The remaining columns in the calendar file do not have Nan values. However, there is common column names "date" in the calendar csv file and the reviews csv file. You may one to rename both as they do not represent the same kind of date.

In [None]:
reviews.isna().sum()

In [None]:
listings_relevant.isna().sum()

In [None]:
# Create a new DataFrame for encoded data
encoded_data = listings_relevant.copy()

# Identify categorical variables based on data type
categorical_vars = listings_relevant.select_dtypes(include=['object']).columns.tolist()

# Perform one-hot encoding for categorical variables
encoded_data = pd.get_dummies(encoded_data, columns=categorical_vars, drop_first=True)

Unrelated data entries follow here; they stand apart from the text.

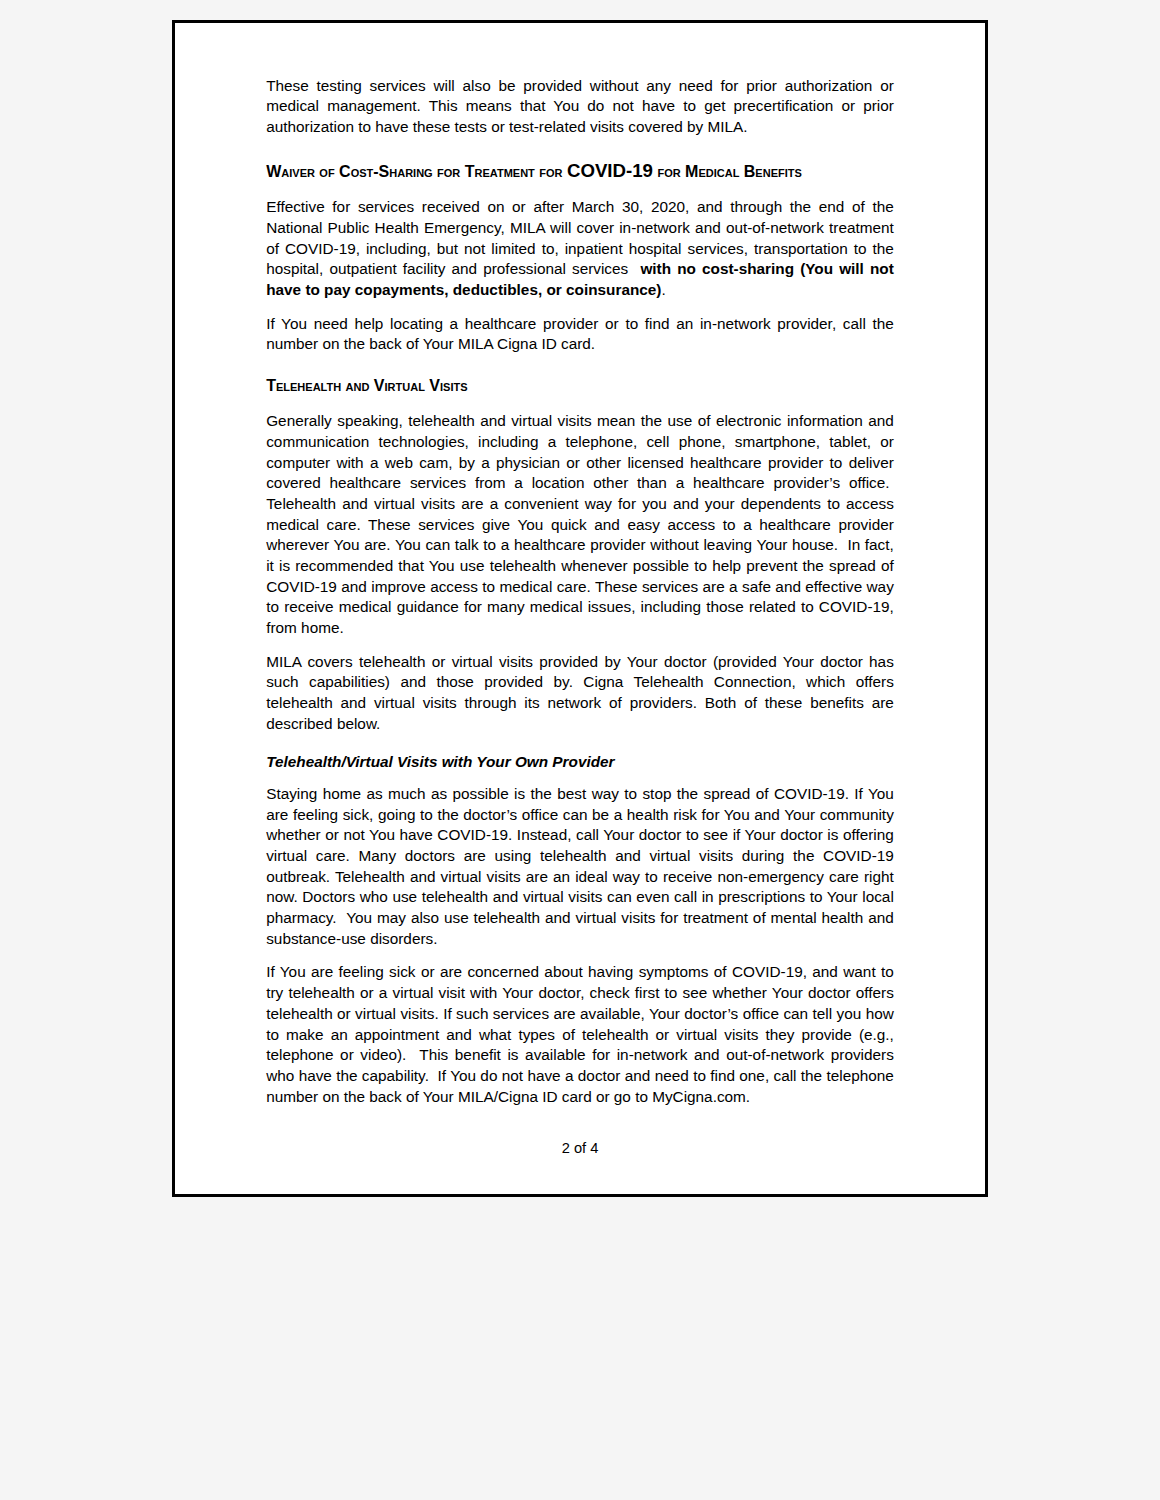These testing services will also be provided without any need for prior authorization or medical management. This means that You do not have to get precertification or prior authorization to have these tests or test-related visits covered by MILA.
Waiver of Cost-Sharing for Treatment for COVID-19 for Medical Benefits
Effective for services received on or after March 30, 2020, and through the end of the National Public Health Emergency, MILA will cover in-network and out-of-network treatment of COVID-19, including, but not limited to, inpatient hospital services, transportation to the hospital, outpatient facility and professional services with no cost-sharing (You will not have to pay copayments, deductibles, or coinsurance).
If You need help locating a healthcare provider or to find an in-network provider, call the number on the back of Your MILA Cigna ID card.
Telehealth and Virtual Visits
Generally speaking, telehealth and virtual visits mean the use of electronic information and communication technologies, including a telephone, cell phone, smartphone, tablet, or computer with a web cam, by a physician or other licensed healthcare provider to deliver covered healthcare services from a location other than a healthcare provider’s office. Telehealth and virtual visits are a convenient way for you and your dependents to access medical care. These services give You quick and easy access to a healthcare provider wherever You are. You can talk to a healthcare provider without leaving Your house. In fact, it is recommended that You use telehealth whenever possible to help prevent the spread of COVID-19 and improve access to medical care. These services are a safe and effective way to receive medical guidance for many medical issues, including those related to COVID-19, from home.
MILA covers telehealth or virtual visits provided by Your doctor (provided Your doctor has such capabilities) and those provided by. Cigna Telehealth Connection, which offers telehealth and virtual visits through its network of providers. Both of these benefits are described below.
Telehealth/Virtual Visits with Your Own Provider
Staying home as much as possible is the best way to stop the spread of COVID-19. If You are feeling sick, going to the doctor’s office can be a health risk for You and Your community whether or not You have COVID-19. Instead, call Your doctor to see if Your doctor is offering virtual care. Many doctors are using telehealth and virtual visits during the COVID-19 outbreak. Telehealth and virtual visits are an ideal way to receive non-emergency care right now. Doctors who use telehealth and virtual visits can even call in prescriptions to Your local pharmacy. You may also use telehealth and virtual visits for treatment of mental health and substance-use disorders.
If You are feeling sick or are concerned about having symptoms of COVID-19, and want to try telehealth or a virtual visit with Your doctor, check first to see whether Your doctor offers telehealth or virtual visits. If such services are available, Your doctor’s office can tell you how to make an appointment and what types of telehealth or virtual visits they provide (e.g., telephone or video). This benefit is available for in-network and out-of-network providers who have the capability. If You do not have a doctor and need to find one, call the telephone number on the back of Your MILA/Cigna ID card or go to MyCigna.com.
2 of 4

# Print the resulting encoded data
encoded_data

In [None]:
encoded_data.isna().sum().sum()

In [None]:
# Function to perform descriptive statistics and data visualization
def explore_data(dataset):
    """
    Perform descriptive statistics and data visualization for the Airbnb dataset.
    
    Args:
        dataset (pandas.DataFrame): The input dataset to explore.
    
    Returns:
        None
    """
    
    # Perform descriptive statistics
    summary_stats = dataset.describe()
    
    # Print the summary statistics
    print("Summary Statistics:")
    print(summary_stats)
    
    # Perform data visualization
    
    # Histogram of prices
    plt.figure(figsize=(10, 6))
    dataset['price'].hist(bins=30, color='blue', alpha=0.7)
    plt.xlabel('Price')
    plt.ylabel('Frequency')
    plt.title('Distribution of Prices')
    plt.show()
    
    # Scatter plot of price vs. number_of_reviews
    plt.figure(figsize=(10, 6))
    plt.scatter(dataset['number_of_reviews'], dataset['price'], color='green', alpha=0.5)
    plt.xlabel('Number of Reviews')
    plt.ylabel('Price')
    plt.title('Price vs. Number of Reviews')
    plt.show()

# Call the explore_data function with the loaded dataset
explore_data(listings)